Saved entries:
Content starts

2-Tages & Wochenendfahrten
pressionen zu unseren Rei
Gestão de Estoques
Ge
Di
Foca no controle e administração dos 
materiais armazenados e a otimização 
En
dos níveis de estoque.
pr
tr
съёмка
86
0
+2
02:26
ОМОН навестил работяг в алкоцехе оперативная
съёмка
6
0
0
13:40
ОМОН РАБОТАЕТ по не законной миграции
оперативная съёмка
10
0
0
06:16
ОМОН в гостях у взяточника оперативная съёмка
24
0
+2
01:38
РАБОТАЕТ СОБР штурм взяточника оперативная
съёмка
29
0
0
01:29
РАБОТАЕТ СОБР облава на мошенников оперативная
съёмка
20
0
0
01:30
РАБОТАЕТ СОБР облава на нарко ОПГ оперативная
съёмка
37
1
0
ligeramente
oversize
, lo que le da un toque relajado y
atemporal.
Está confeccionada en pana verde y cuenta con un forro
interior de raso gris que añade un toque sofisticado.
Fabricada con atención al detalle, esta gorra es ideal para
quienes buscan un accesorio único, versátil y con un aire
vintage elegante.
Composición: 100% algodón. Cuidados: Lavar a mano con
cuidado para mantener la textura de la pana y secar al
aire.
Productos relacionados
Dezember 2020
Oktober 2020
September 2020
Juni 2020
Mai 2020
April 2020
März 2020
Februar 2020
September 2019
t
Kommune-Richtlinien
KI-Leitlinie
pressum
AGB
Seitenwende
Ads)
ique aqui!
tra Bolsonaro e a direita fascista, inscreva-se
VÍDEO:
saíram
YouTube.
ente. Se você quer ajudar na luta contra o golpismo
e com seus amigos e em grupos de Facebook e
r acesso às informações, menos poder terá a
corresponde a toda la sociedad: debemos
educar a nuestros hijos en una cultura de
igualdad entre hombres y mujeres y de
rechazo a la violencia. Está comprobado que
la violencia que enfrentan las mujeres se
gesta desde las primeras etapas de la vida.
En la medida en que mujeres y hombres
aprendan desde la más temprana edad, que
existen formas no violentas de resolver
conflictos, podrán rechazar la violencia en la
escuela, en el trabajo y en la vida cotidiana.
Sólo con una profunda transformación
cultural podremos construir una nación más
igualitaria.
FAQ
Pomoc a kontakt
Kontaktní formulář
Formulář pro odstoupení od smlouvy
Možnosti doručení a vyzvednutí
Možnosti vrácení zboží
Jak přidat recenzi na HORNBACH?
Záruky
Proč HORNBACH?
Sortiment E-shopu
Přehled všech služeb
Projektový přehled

Content ends

What you have to do -> The lines from the one with "tra Bolsonaro e" through the final line of the data are to be reproduced exactly, both included, with no other lines.

Solved exercise ->
tra Bolsonaro e a direita fascista, inscreva-se
VÍDEO:
saíram
YouTube.
ente. Se você quer ajudar na luta contra o golpismo
e com seus amigos e em grupos de Facebook e
r acesso às informações, menos poder terá a
corresponde a toda la sociedad: debemos
educar a nuestros hijos en una cultura de
igualdad entre hombres y mujeres y de
rechazo a la violencia. Está comprobado que
la violencia que enfrentan las mujeres se
gesta desde las primeras etapas de la vida.
En la medida en que mujeres y hombres
aprendan desde la más temprana edad, que
existen formas no violentas de resolver
conflictos, podrán rechazar la violencia en la
escuela, en el trabajo y en la vida cotidiana.
Sólo con una profunda transformación
cultural podremos construir una nación más
igualitaria.
FAQ
Pomoc a kontakt
Kontaktní formulář
Formulář pro odstoupení od smlouvy
Možnosti doručení a vyzvednutí
Možnosti vrácení zboží
Jak přidat recenzi na HORNBACH?
Záruky
Proč HORNBACH?
Sortiment E-shopu
Přehled všech služeb
Projektový přehled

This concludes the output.